An embassy is the headquarters for U.S. Government representatives serving in a foreign country.
It is normally led by an ambassador, who is the U.S. President’s representative to the host country. An embassy is normally located in the capital city. It may have branches, known as consulates, in other cities.
U.S. embassies and consulates abroad, as well as foreign embassies and consulates in the United States, have a special status. While the host government is responsible for the security of U.S. diplomats and the area around an embassy, the embassy itself belongs to the country it represents. Representatives of the host country cannot enter an embassy without permission — even to put out a fire — and an attack on an embassy is considered an attack on the country it represents.
The ambassador, also known as the chief of mission, is the highest-ranking diplomat to the host country and is the personal representative of the President.

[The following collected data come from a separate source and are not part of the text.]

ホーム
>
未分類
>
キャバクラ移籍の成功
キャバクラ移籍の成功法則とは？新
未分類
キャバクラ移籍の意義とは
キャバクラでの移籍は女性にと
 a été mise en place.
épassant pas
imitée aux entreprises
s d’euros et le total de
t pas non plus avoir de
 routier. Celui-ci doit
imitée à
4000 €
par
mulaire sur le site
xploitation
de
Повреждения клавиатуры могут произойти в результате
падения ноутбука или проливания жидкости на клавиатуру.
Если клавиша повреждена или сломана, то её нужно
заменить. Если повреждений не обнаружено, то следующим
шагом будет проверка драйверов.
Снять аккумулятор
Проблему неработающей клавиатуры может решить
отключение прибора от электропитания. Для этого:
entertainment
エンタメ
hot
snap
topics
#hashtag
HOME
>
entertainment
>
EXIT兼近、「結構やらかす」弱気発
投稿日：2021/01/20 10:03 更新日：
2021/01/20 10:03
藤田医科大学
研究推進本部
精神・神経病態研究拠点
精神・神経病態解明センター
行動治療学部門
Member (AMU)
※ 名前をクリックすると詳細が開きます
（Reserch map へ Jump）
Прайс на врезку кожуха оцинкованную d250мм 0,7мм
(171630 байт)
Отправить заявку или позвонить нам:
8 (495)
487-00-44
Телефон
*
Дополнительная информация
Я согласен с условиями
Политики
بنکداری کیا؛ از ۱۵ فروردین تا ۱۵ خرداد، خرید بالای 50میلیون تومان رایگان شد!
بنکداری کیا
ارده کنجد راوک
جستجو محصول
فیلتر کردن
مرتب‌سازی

He or she is comparable to a CEO of a corporation and has to be a strong leader and a good manager. He or she is supported by a deputy, known as the deputy chief of mission, and a team of U.S. Foreign Service Officers and specialists from the Department of State. He or she may also be supported by representatives from other U.S. agencies, such as the U.S. Agency for International Development, the Departments of Defense, Commerce, Justice, Homeland Security, and Agriculture, among others. No matter their agency, all employees work under the direction of the ambassador.
The primary purpose of an embassy is to assist American citizens who travel to or live in the host country. U.S. Foreign Service Officers also interview citizens of the host country who wish to travel to the United States for business, education, or tourism purposes. Embassy staff interact with representatives of the host government, local businesses, nongovernmental organizations, the media and educational institutions, as well as private citizens to increase understanding of the United States and its policies and to collaborate on shared interests. Embassy staff analyze the political and economic situation in the host country and report back to the Department of State on issues that affect the United States. They help U.S. businesses find partners and customers and may train the host government’s police and military to support better security in the country. They also sponsor educational, professional, and cultural exchanges to introduce emerging and established leaders to the United States and to promote ties between U.S. and foreign students, academics, scientists, entrepreneurs, political, religious, and civil society figures.

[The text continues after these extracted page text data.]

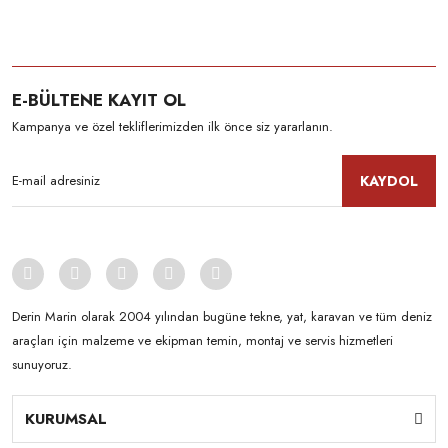
E-BÜLTENE KAYIT OL
Kampanya ve özel tekliflerimizden ilk önce siz yararlanın.
KAYDOL
Derin Marin olarak 2004 yılından bugüne tekne, yat, karavan ve tüm deniz
araçları için malzeme ve ekipman temin, montaj ve servis hizmetleri
sunuyoruz.
KURUMSAL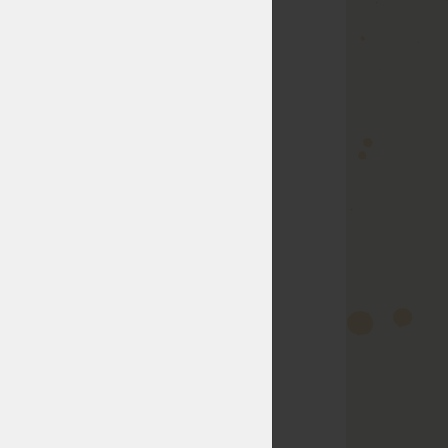
a při výběru
išnou stavbou
 lidí už se to
na zjišťování
ší matrace
o se zpevněnými
ace určena.
matrace se velmi
 vaše váha vyšší
élka matrace by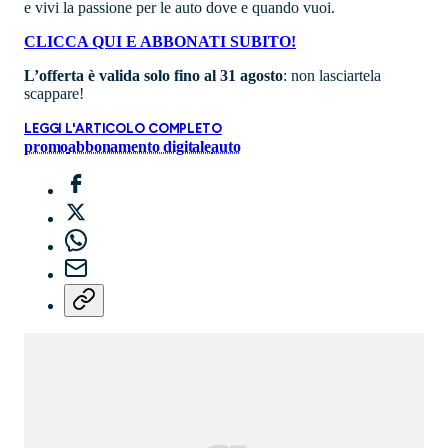
e vivi la passione per le auto dove e quando vuoi.
CLICCA QUI E ABBONATI SUBITO!
L’offerta è valida solo fino al 31 agosto
: non lasciartela
scappare!
LEGGI L'ARTICOLO COMPLETO
promo
abbonamento digitale
auto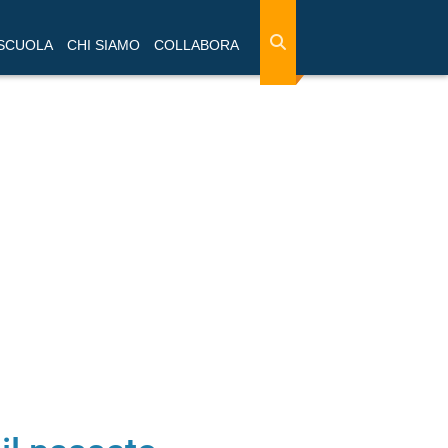
 SCUOLA
CHI SIAMO
COLLABORA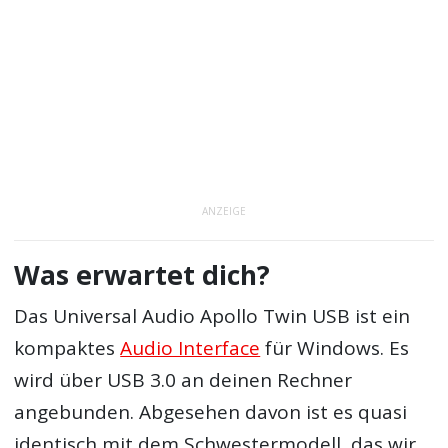
ANZEIGE
Was erwartet dich?
Das Universal Audio Apollo Twin USB ist ein
kompaktes
Audio Interface
für Windows. Es
wird über USB 3.0 an deinen Rechner
angebunden. Abgesehen davon ist es quasi
identisch mit dem Schwestermodell, das wir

While Americans work at embassies and consulates, most of the staff comes from the host country. These employees are essential to the success of any embassy because they know the local culture, have essential skills, or are well connected to government and civil society leaders.
A large embassy may have annexes. The main embassy building is called the chancery. As the public face of the United States, it is often an architectural work of art. In some countries, American staff may live on the embassy compound, but they frequently live in apartments or houses in the host city. The ambassador’s residence is often used for official functions, and its public areas are often decorated with American art on loan from museums.